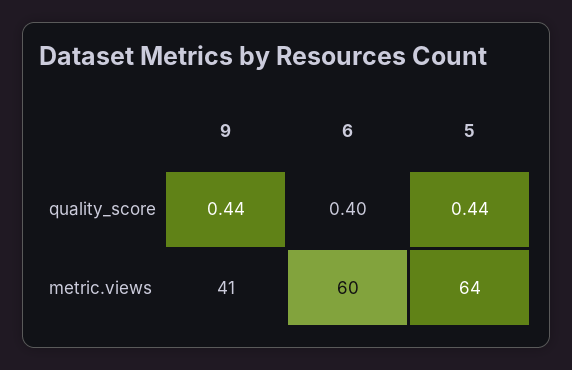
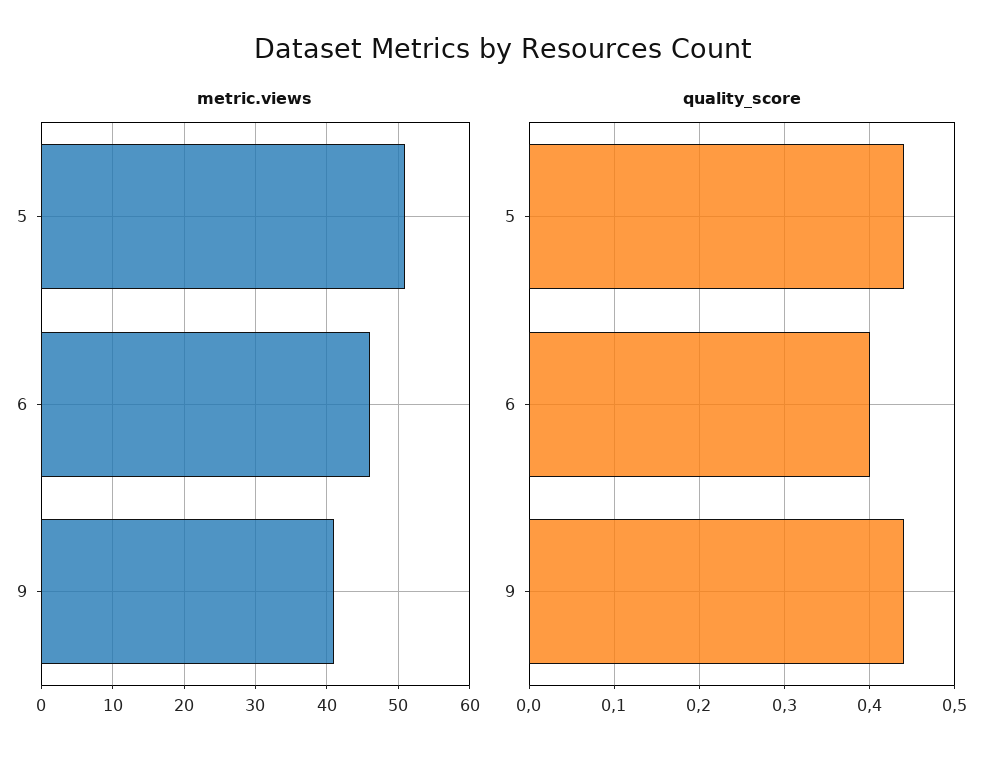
  {
    "quality_score": {
      "9": 0.44,
      "6": 0.4,
      "5": 0.44
    },
    "metric.views": {
      "9": 41,
-     "6": 60,
+     "6": 46,
-     "5": 64
+     "5": 51
    }
  }

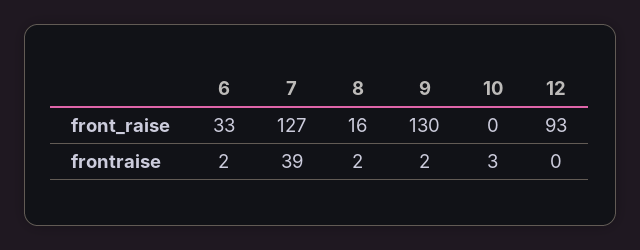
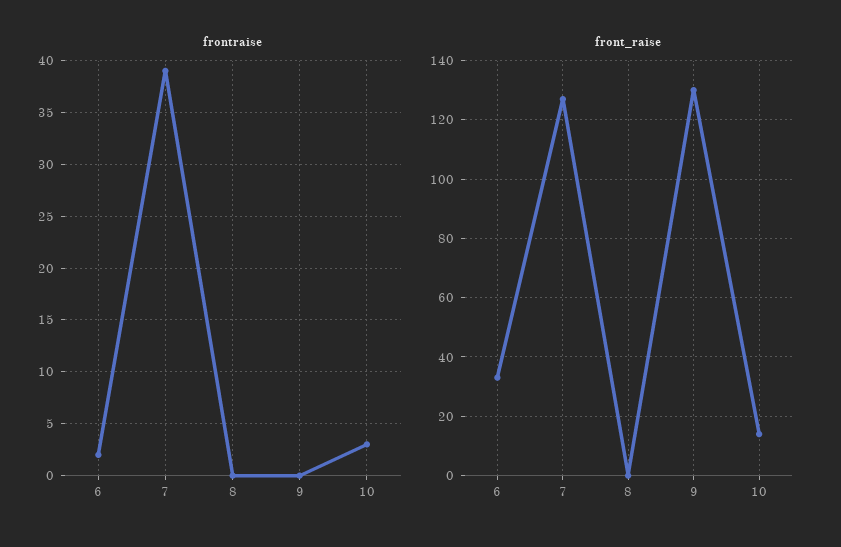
  {
    "front_raise": {
      "6": 33,
      "7": 127,
-     "8": 16,
+     "8": 0,
      "9": 130,
-     "10": 0,
+     "10": 15
-     "12": 93
    },
    "frontraise": {
      "6": 2,
      "7": 39,
-     "8": 2,
+     "8": 0,
-     "9": 2,
+     "9": 0,
-     "10": 3,
+     "10": 3
-     "12": 0
    }
  }

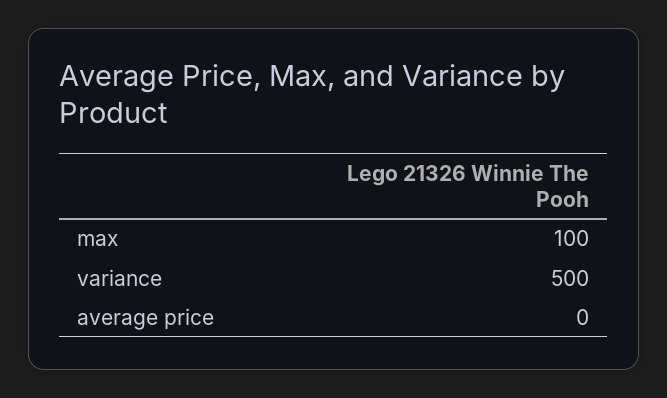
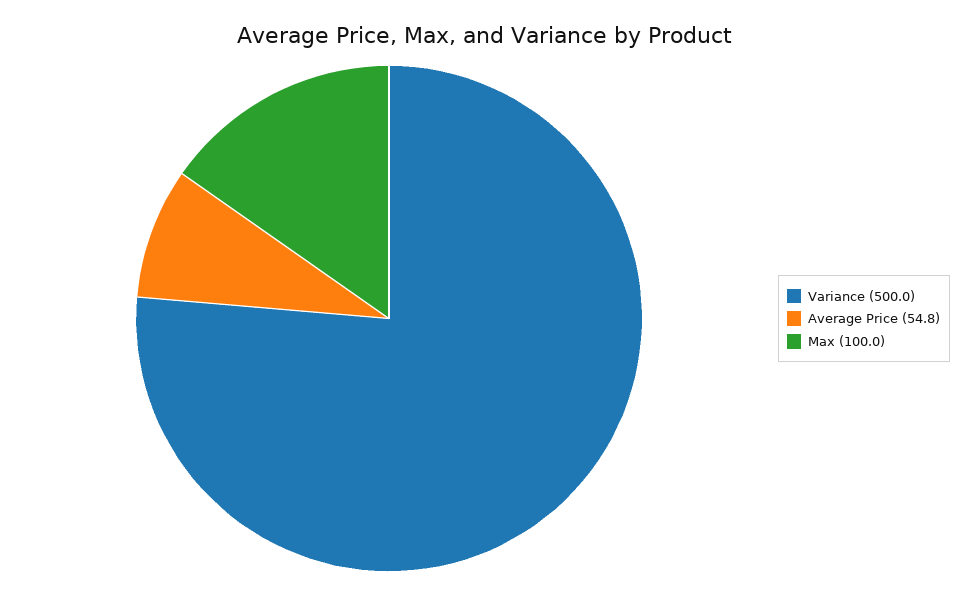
  {
    "max": 100,
    "variance": 500,
-   "average price": 0
+   "average price": 54.8
  }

------------

How to complete this task.
Repeat the records verbatim, excluding pictures.

Exercise solution.
  {
    "quality_score": {
      "9": 0.44,
      "6": 0.4,
      "5": 0.44
    },
    "metric.views": {
      "9": 41,
-     "6": 60,
+     "6": 46,
-     "5": 64
+     "5": 51
    }
  }

  {
    "front_raise": {
      "6": 33,
      "7": 127,
-     "8": 16,
+     "8": 0,
      "9": 130,
-     "10": 0,
+     "10": 15
-     "12": 93
    },
    "frontraise": {
      "6": 2,
      "7": 39,
-     "8": 2,
+     "8": 0,
-     "9": 2,
+     "9": 0,
-     "10": 3,
+     "10": 3
-     "12": 0
    }
  }

  {
    "max": 100,
    "variance": 500,
-   "average price": 0
+   "average price": 54.8
  }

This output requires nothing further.